ENS NEWS N° 42: Intro
That Eureka moment!
Legend has it that when Archimedes concluded that the volume of water that he displaced when getting into his bath was equal to the volume of his body, he ran outside naked shouting Eureka – the Greek for ‘Ive found it!’ Since then the history of science has been regularly punctuated with eureka moments; moments that have often cemented the reputation and celebrity of the person who first experienced it. Some eureka moments have become the stuff of legend, like when the apple fell on Isaac Newton’s head, or when Einstein first hit upon his theory of relativity, or when Nikola Tesla and George Westinghouse first established the existence of alternating current in addition to Thomas Edison’s direct current. Of course, a eureka moment is not always a random, one-off occurrence; nor is it necessarily the result of serendipity. Sometimes that momentous moment of enlightenment is achieved after years of struggling to find the truth or to identify a solution to a seemingly insoluble conundrum; years when that solution was often very close and yet tantalisingly just out of reach. But when that moment of enlightenment occurred it was no less a eureka moment than if it had just spontaneously happened.
Recently the Belgian physicist Professor François Englert, and his British counterpart Professor Peter Higgs, were jointly awarded the Nobel Prize for physics for predicting the existence of the elusive particle that explains how elementary matter attained the mass to form stars and planets. The insight they provided has been hailed as crucial for the understanding of the cosmos. Without the Englert-Higgs mechanism all particles would travel at the speed of light and an explanation of atoms and how they work would not exist. The eminent professors, together with the other scientists who worked alongside them, predicted some fifty years ago the existence of what we call today the ‘Englert-Higgs boson’. But it wasn’t until 2012 that the ‘new building block of nature’ was finally detected at the state of the art facilities of the European Organisation for Nuclear Research (CERN), in Switzerland. When the multinational, multidisciplinary teams at CERN finally demonstrated, with the help of the large hadron collider, the existence of the Englert-Higgs boson, and were able to ‘touch’ one of modern science’s Holy Grails, they shouted out eureka. The euphoria of this moment was fully justified, even though it took fifty years - and around €20 billion of expenditure - for evidence to transform theory into reality. Happily, both professors are alive and well today and able to enjoy the worldwide recognition that goes with being Nobel laureates. Better late than never, I suppose!

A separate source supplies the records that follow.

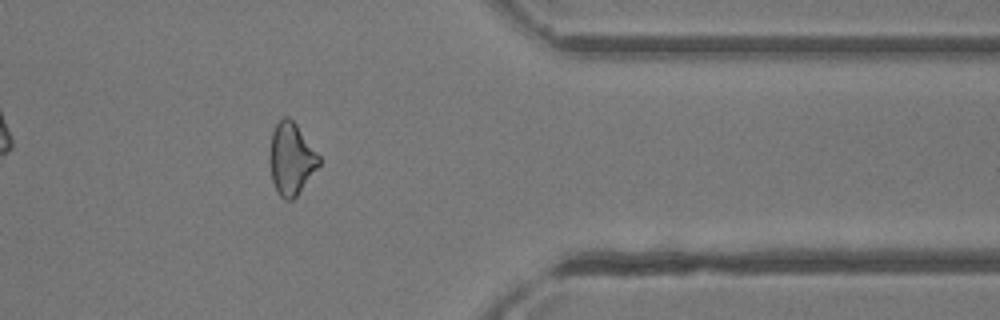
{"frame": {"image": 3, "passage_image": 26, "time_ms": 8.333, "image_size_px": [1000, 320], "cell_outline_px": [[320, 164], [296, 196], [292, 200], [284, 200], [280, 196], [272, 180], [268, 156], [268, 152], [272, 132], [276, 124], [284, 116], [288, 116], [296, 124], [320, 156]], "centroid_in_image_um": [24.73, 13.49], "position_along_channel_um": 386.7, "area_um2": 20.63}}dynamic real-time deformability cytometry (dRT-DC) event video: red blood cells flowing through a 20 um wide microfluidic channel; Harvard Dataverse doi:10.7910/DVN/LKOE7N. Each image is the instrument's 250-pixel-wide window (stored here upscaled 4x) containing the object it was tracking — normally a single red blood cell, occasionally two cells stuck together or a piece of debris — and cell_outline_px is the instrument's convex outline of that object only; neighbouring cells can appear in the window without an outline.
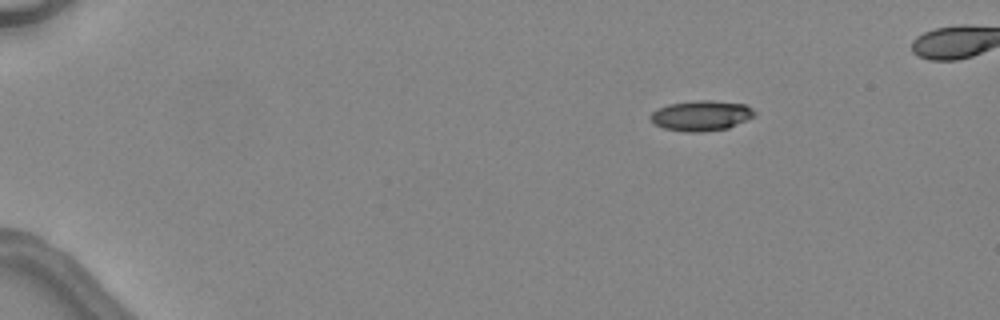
{"species": "common noctule bat (a hibernating species)", "species_latin": "Nyctalus noctula", "temperature_condition": "warm", "stored_images_in_passage": 4, "camera_frame_rate_fps": 3000, "um_per_image_px": 0.085, "animal": {"sex": "female", "body_mass_g": 24.6, "forearm_length_mm": 56.2}, "frame": {"image": 1, "passage_image": 1, "time_ms": 0.0, "image_size_px": [1000, 320], "cell_outline_px": [[756, 116], [748, 120], [728, 128], [704, 132], [688, 132], [664, 128], [656, 124], [648, 116], [652, 112], [668, 104], [700, 100], [712, 100], [748, 104], [756, 112]], "centroid_in_image_um": [59.67, 9.82], "position_along_channel_um": 25.3, "area_um2": 18.5}}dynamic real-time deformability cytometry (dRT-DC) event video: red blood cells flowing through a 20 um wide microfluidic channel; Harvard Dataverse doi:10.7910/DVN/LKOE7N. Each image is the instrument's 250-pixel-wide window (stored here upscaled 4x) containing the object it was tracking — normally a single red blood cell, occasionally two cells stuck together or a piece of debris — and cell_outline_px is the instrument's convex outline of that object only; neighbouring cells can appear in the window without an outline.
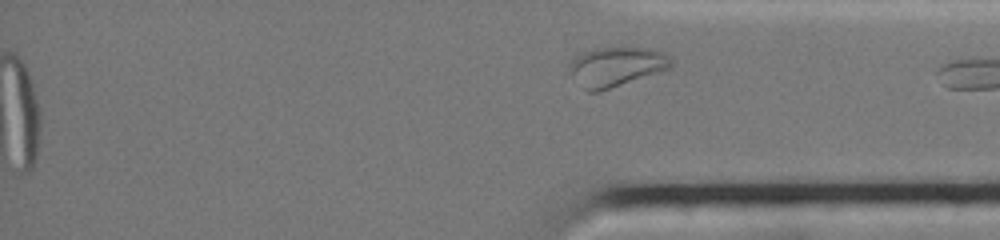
{"species": "common noctule bat (a hibernating species)", "species_latin": "Nyctalus noctula", "temperature_condition": "cold", "stored_images_in_passage": 72, "segment_of_instrument_passage": [2, 2], "camera_frame_rate_fps": 3000, "um_per_image_px": 0.085, "animal": {"sex": "female", "body_mass_g": 19.0, "forearm_length_mm": 51.5}, "frame": {"image": 1, "passage_image": 72, "time_ms": 15.667, "image_size_px": [1000, 240], "cell_outline_px": [[672, 64], [668, 68], [660, 72], [600, 92], [588, 92], [584, 88], [572, 72], [572, 60], [576, 56], [592, 48], [648, 48], [660, 52], [668, 56], [672, 60]], "centroid_in_image_um": [52.42, 5.67], "position_along_channel_um": 382.8, "area_um2": 22.77}}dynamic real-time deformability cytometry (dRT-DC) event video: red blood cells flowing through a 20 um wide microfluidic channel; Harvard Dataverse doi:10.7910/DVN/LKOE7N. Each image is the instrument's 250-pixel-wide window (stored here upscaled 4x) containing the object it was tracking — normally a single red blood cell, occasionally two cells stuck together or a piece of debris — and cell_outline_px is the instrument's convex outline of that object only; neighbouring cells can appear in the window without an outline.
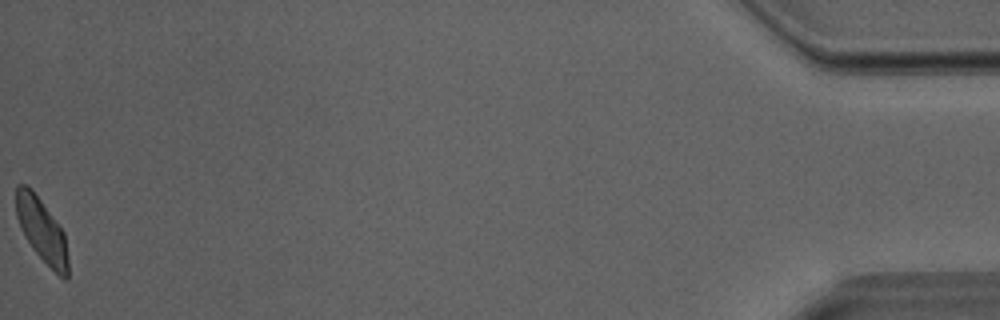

The global nuclear community owes a great deal to these two great physicists and to their colleagues at CERN. We are, to some extent, custodians of their legacy. Some of the more senior ENS members among us may well have worked with or met Peter Higgs and François Englert. Others may have found inspiration from their work and followed closely how CERN brought it to fruition. One thing is for sure, without pioneering scientists like Higgs, Englert, Einstein or Fermi our understanding of the planet would not be as advanced as it is today. Perhaps it’s time that the general public was better able to understand the significance of their pioneering work and its relevance to their everyday lives; to put the contribution of nuclear science into its proper context?